According to Monica Lewinsky’s TED talk, she discusses that social media rewards cyberbullying. She says that, “This invasion of others is a raw material, efficiently and ruthlessly mined, packaged and sold at a profit. A marketplace has emerged where public humiliation is a commodity and shame is an industry.”

Oh, what a shame. That is so depressing that social media is being used to make money off of other people’s embarrassing mistakes.


Can social media be a more compassionate place? In Lewinsky’s TED talk, she discusses that, ” … it was the compassion and empathy from my family, friends, professionals, and sometimes even strangers that saved me.”

One of the reasons she gave the TED talk was to “help others who had been similarly humiliated,” according to The New York Times. I agree with Lewinsky’s strategy to combat cyberbullying. She says that it is important to refute online cyberbullying with positive comments. According to Lewinsky, “we can post a positive comment for someone or report a bullying situation.” She thinks that, “compassionate comments help abate the negativity.”

Likewise, Lewinsky discussed the Tyler Clementi Foundation,  Anti-Bullying Pro, and Project Rockit that try to combat the issue of cyberbullying.

Additionally, TrollBusters is an organization that fights the harassment on “Twitter with positive, supportive messages, which … provide a counter narrative to drown out hateful trolling,” according to the “Columbia Journalism Review.” 

TrollBusters is at least something to combat cyberbullying. This organization is trying to make sure that people do not feel like they are under attack, isolated and that there are people who support the victims of cyberbullying.


While free speech advocates argue that one should protect speech that one does not like and hates, I think that people should responsibly use social media and not use it to the detriment of others. I think that more communication is better than less. I do not think it is right to censor views that one does not like. At the same time, I think that cyberbullies can take online harassment too far. As aforementioned, some people KILL themselves because they cannot stand the online harassment. Many people do not think that there is a PERSON behind the screen.
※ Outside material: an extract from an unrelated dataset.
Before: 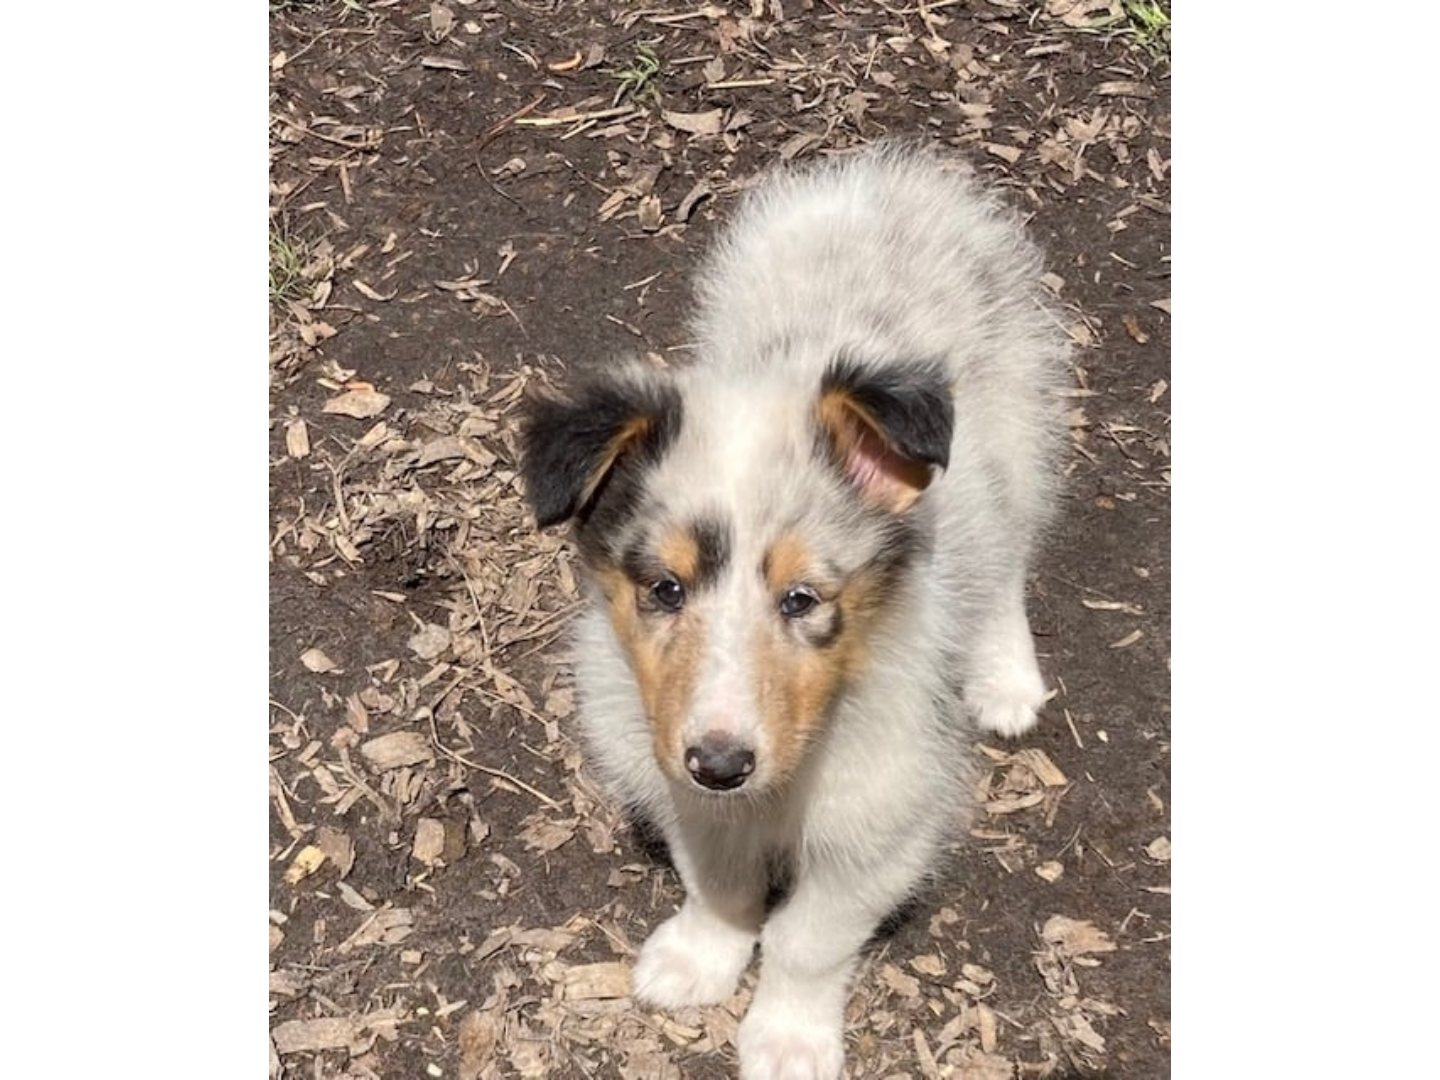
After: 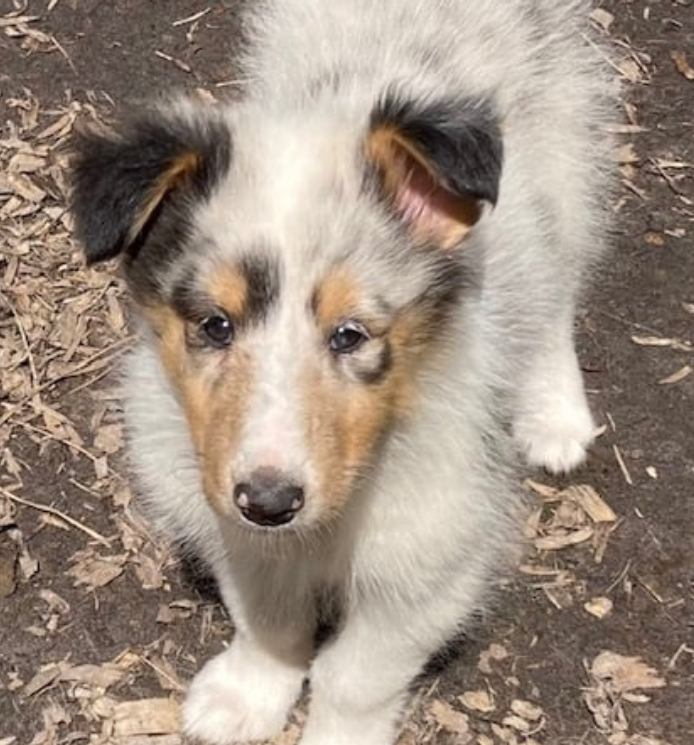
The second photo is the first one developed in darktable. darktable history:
crop: left 31.333%, top 24.501%, right 20.418%, bottom 6.46%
Maybe they should “THINK” about their actions on social media.

In conclusion, I think the acronym THINK is a good sentiment to end on. Is what you are posting thoughtful, helpful, inspiring, necessary and kind?  Every social media message does not have to encompass all of the THINK acronym, but it should try to incorporate one aspect of this acronym.

In regard to social media, if one is ever the target of cyberbullying, I think that it is important to remember the advice from Monica Lewinsky. She survived some of the worst cyberbullying imaginable. If she can survive, then anyone can too. It is so important to have hope that one’s situation will get better.

“You can survive it,” Lewinsky said. “I know it’s hard. It may not be painless, quick or easy, but you can insist on a different ending to your story. Have compassion for yourself. We all deserve compassion, and to live both online and off in a more compassionate world.”